### What needs to be done
Report each line of the entries that contains the word "Example", copied in full.

### Provided records

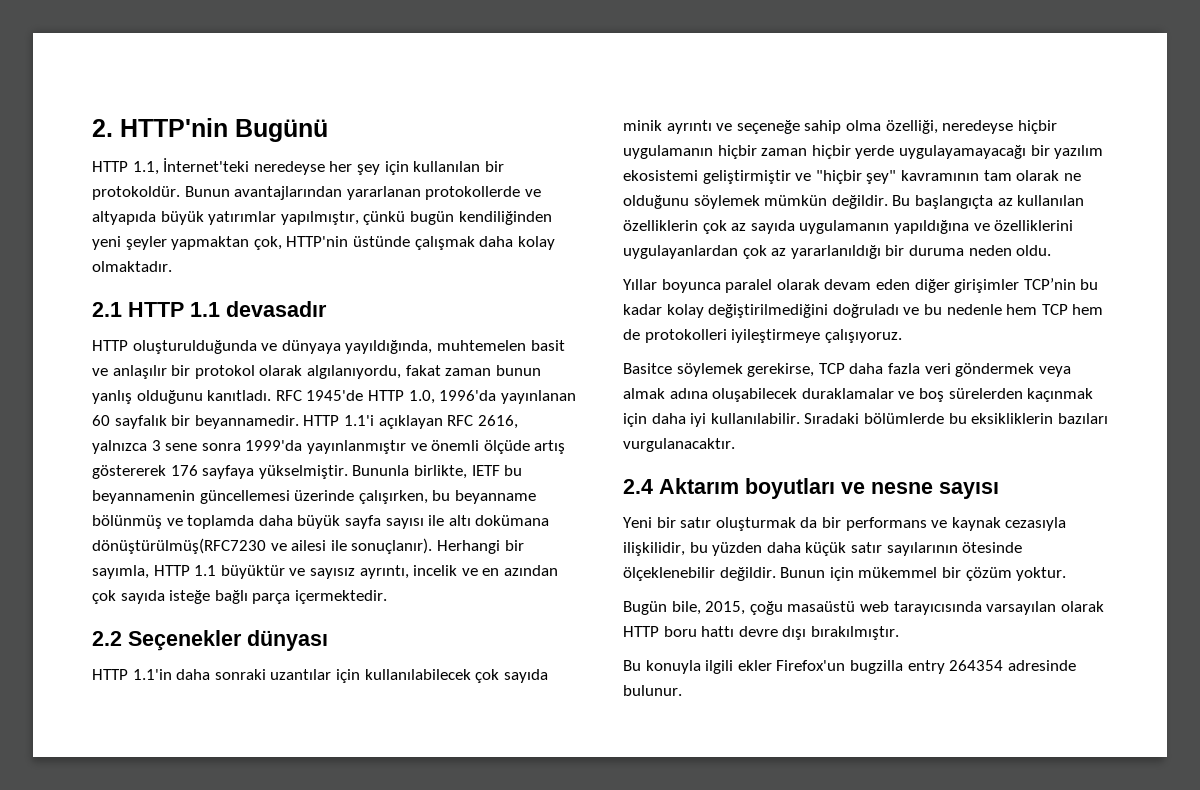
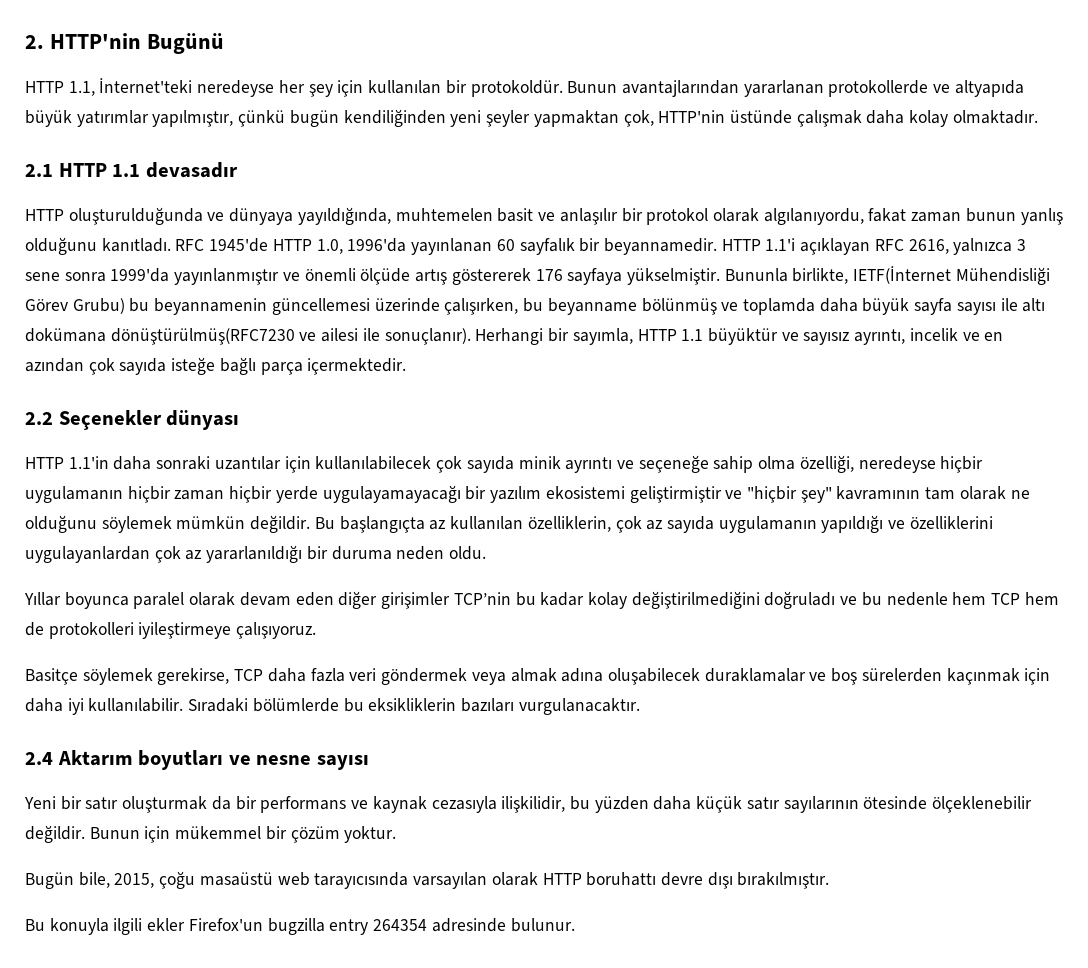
[471,465,500,476] IETF -> [853,266,1050,285] [25,298,125,314] IETF(İnternet Mühendisliği Görev Grubu)
[623,220,698,231] özelliklerin -> [527,516,611,532] özelliklerin,
[893,220,969,234] yapıldığına -> [821,515,884,533] yapıldığı
[623,363,672,374] Basitce -> [25,668,78,685] Basitçe
[663,626,735,637] boru hattı -> [586,872,657,886] boruhattı

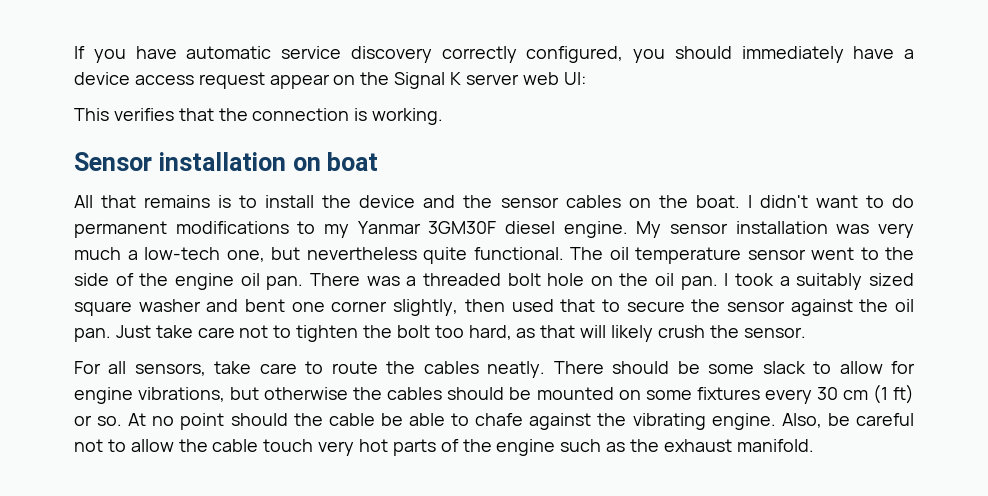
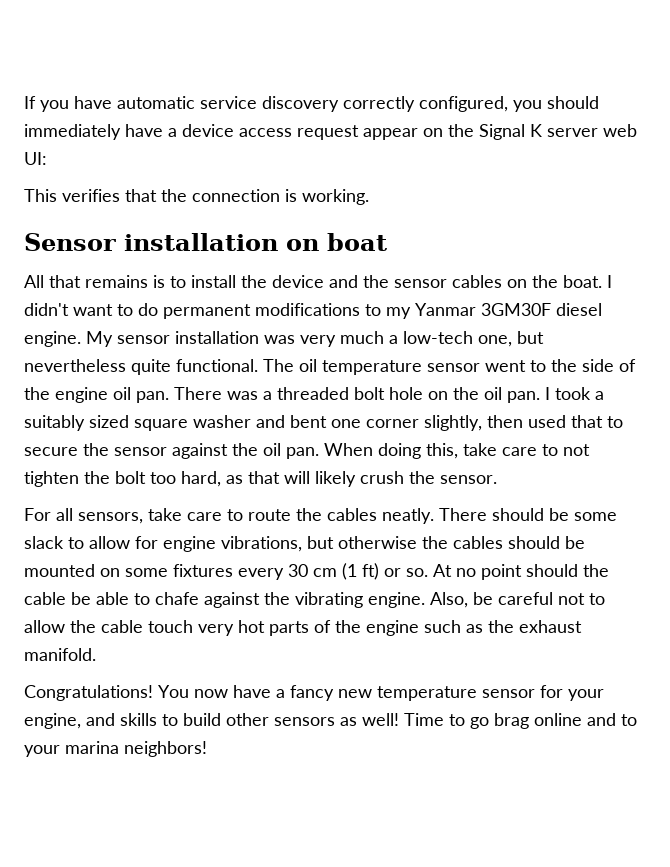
[115,325,292,338] Just take care not to -> [324,443,590,459] When doing this, take care to not
(814, 445) none -> [24,685,604,701] [24,713,637,729] [24,741,207,757] // Congratulations! You now have a fancy new temperature sensor for your engine, and skills to build other sensors as well! Time to go brag online and to your marina neighbors!

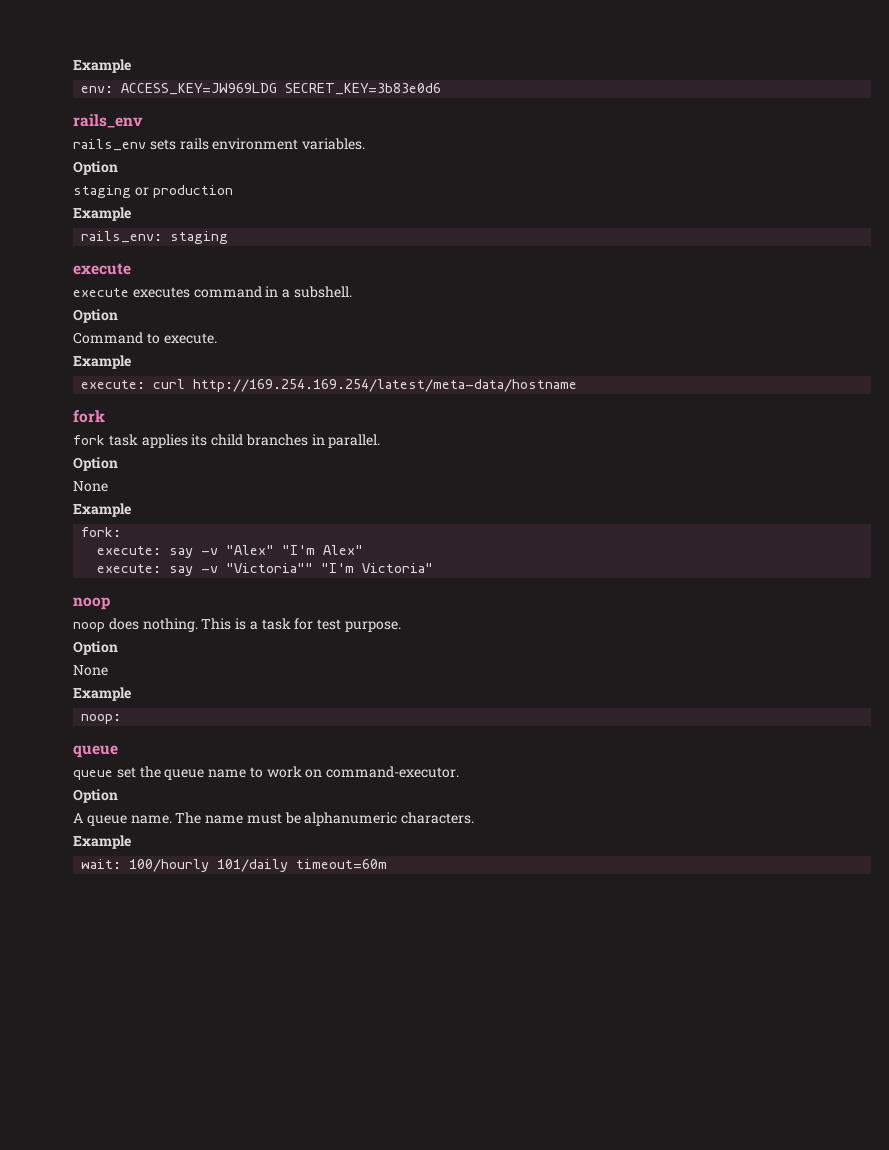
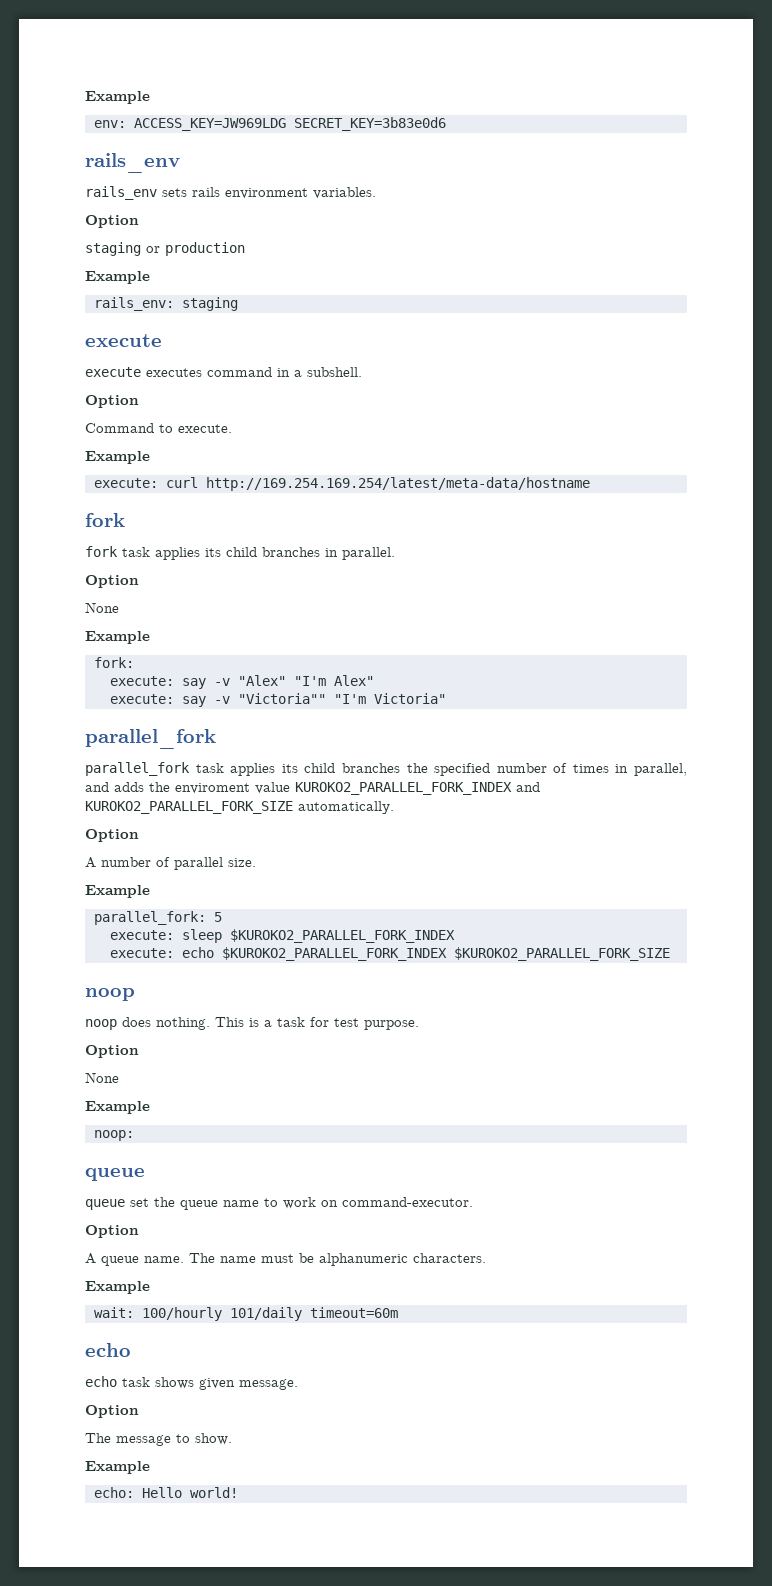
(434, 568) none -> [85,729,216,749] [85,762,687,776] [85,782,540,795] [85,801,394,814] [85,829,139,842] [85,857,256,870] [85,885,150,898] [94,911,222,925] [110,929,455,943] [110,947,670,961] // parallel_fork // parallel_fork task applies its child branches the specified number of times in parallel, and adds the enviroment value KUROKO2_PARALLEL_FORK_INDEX and KUROKO2_PARALLEL_FORK_SIZE automatically. // Option // A number of parallel size. // Example // parallel_fork: 5 // execute: sleep $KUROKO2_PARALLEL_FORK_INDEX // execute: echo $KUROKO2_PARALLEL_FORK_INDEX $KUROKO2_PARALLEL_FORK_SIZE
(388, 864) none -> [85,1343,131,1357] [85,1376,298,1390] [85,1405,139,1418] [85,1433,232,1446] [85,1461,150,1474] [94,1487,238,1498] // echo // echo task shows given message. // Option // The message to show. // Example // echo: Hello world!

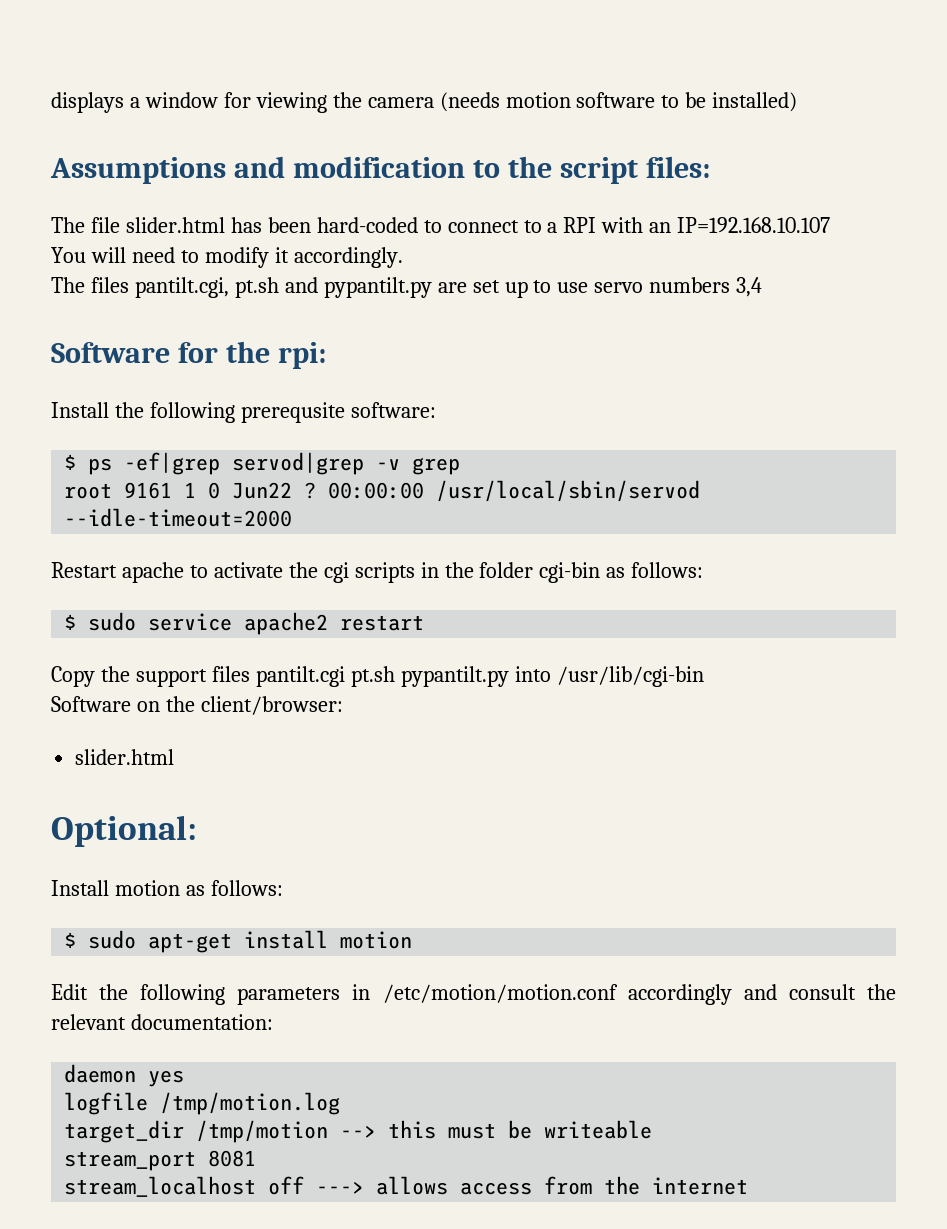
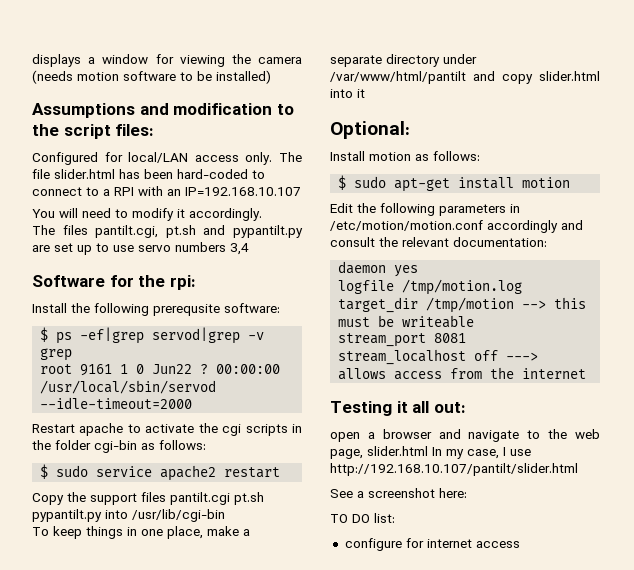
(710, 167) none -> [32,152,273,165] Configured for local/LAN access only.
[51,696,343,715] [75,749,175,765] Software on the client/browser: // slider.html -> [32,526,250,539] [330,54,477,67] [330,71,600,84] [330,89,365,98] To keep things in one place, make a separate directory under /var/www/html/pantilt and copy slider.html into it
(749, 1186) none -> [330,401,466,416] [330,429,600,442] [330,446,531,459] [330,463,578,476] [330,488,467,498] [330,513,395,523] [344,538,520,551] // Testing it all out: // open a browser and navigate to the web page, slider.html In my case, I use http://192.168.10.107/pantilt/slider.html // See a screenshot here: // TO DO list: // configure for internet access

### Solution for this exercise
(434, 568) none -> [85,729,216,749] [85,762,687,776] [85,782,540,795] [85,801,394,814] [85,829,139,842] [85,857,256,870] [85,885,150,898] [94,911,222,925] [110,929,455,943] [110,947,670,961] // parallel_fork // parallel_fork task applies its child branches the specified number of times in parallel, and adds the enviroment value KUROKO2_PARALLEL_FORK_INDEX and KUROKO2_PARALLEL_FORK_SIZE automatically. // Option // A number of parallel size. // Example // parallel_fork: 5 // execute: sleep $KUROKO2_PARALLEL_FORK_INDEX // execute: echo $KUROKO2_PARALLEL_FORK_INDEX $KUROKO2_PARALLEL_FORK_SIZE
(388, 864) none -> [85,1343,131,1357] [85,1376,298,1390] [85,1405,139,1418] [85,1433,232,1446] [85,1461,150,1474] [94,1487,238,1498] // echo // echo task shows given message. // Option // The message to show. // Example // echo: Hello world!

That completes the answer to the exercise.